Saved data entries
================================
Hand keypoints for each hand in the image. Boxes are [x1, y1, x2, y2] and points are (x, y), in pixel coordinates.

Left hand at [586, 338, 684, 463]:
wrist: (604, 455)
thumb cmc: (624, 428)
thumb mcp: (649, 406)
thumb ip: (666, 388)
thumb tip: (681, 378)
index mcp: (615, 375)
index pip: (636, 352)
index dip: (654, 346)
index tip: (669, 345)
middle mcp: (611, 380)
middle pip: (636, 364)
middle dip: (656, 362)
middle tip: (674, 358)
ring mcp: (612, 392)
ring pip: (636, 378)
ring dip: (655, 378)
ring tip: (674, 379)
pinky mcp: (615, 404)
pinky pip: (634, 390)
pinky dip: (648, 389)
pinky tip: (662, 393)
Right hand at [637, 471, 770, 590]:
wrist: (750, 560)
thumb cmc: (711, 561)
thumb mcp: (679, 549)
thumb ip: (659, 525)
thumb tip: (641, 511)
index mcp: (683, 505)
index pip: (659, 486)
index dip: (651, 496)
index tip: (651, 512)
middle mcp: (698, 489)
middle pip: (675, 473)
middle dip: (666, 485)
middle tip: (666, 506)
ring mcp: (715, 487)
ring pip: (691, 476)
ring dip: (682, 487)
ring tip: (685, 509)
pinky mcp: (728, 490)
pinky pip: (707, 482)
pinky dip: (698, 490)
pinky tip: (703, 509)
================================
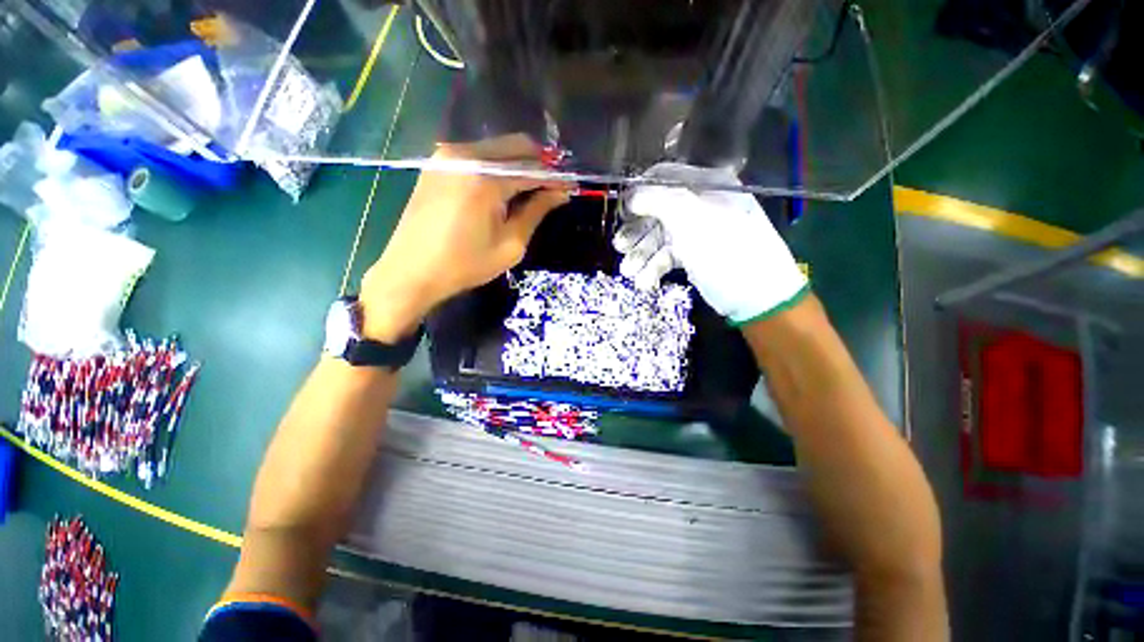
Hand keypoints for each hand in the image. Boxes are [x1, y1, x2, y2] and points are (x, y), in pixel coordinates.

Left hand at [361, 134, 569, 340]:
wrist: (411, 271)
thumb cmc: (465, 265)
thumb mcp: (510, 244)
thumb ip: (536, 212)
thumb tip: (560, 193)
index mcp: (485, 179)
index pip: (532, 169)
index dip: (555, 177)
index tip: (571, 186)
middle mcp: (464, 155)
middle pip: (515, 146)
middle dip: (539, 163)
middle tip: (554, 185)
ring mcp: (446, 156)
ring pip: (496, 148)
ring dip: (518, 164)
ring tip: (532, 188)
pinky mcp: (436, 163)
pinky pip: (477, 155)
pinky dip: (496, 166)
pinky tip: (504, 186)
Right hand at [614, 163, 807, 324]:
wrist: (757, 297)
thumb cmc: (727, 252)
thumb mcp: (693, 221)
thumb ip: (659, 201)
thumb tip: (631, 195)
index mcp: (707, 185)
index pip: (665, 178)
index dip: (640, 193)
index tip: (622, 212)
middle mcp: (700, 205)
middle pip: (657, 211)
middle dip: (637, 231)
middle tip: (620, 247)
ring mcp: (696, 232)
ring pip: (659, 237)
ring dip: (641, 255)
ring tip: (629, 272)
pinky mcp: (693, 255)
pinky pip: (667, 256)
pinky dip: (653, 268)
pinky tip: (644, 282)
================================
- [Assignment]: From the records above, quote only the lines running from the line with "thumb ip: (536, 212)" to the line with "pinky tip: (644, 282)", both lines included.

- [Problem solution]:
thumb ip: (536, 212)
thumb tip: (560, 193)
index mcp: (485, 179)
index pip: (532, 169)
index dip: (555, 177)
index tip: (571, 186)
middle mcp: (464, 155)
middle pip: (515, 146)
middle dip: (539, 163)
middle tip: (554, 185)
ring mcp: (446, 156)
ring pip: (496, 148)
ring dip: (518, 164)
ring tip: (532, 188)
pinky mcp: (436, 163)
pinky pip: (477, 155)
pinky dip: (496, 166)
pinky tip: (504, 186)
Right hand at [614, 163, 807, 324]:
wrist: (757, 297)
thumb cmc: (727, 252)
thumb mcp: (693, 221)
thumb ip: (659, 201)
thumb tip: (631, 195)
index mcp: (707, 185)
index pip: (665, 178)
index dip: (640, 193)
index tip: (622, 212)
middle mcp: (700, 205)
middle pip: (657, 211)
middle dip: (637, 231)
middle tip: (620, 247)
ring mcp: (696, 232)
ring pip: (659, 237)
ring dip: (641, 255)
ring tip: (629, 272)
pinky mcp: (693, 255)
pinky pip: (667, 256)
pinky dip: (653, 268)
pinky tip: (644, 282)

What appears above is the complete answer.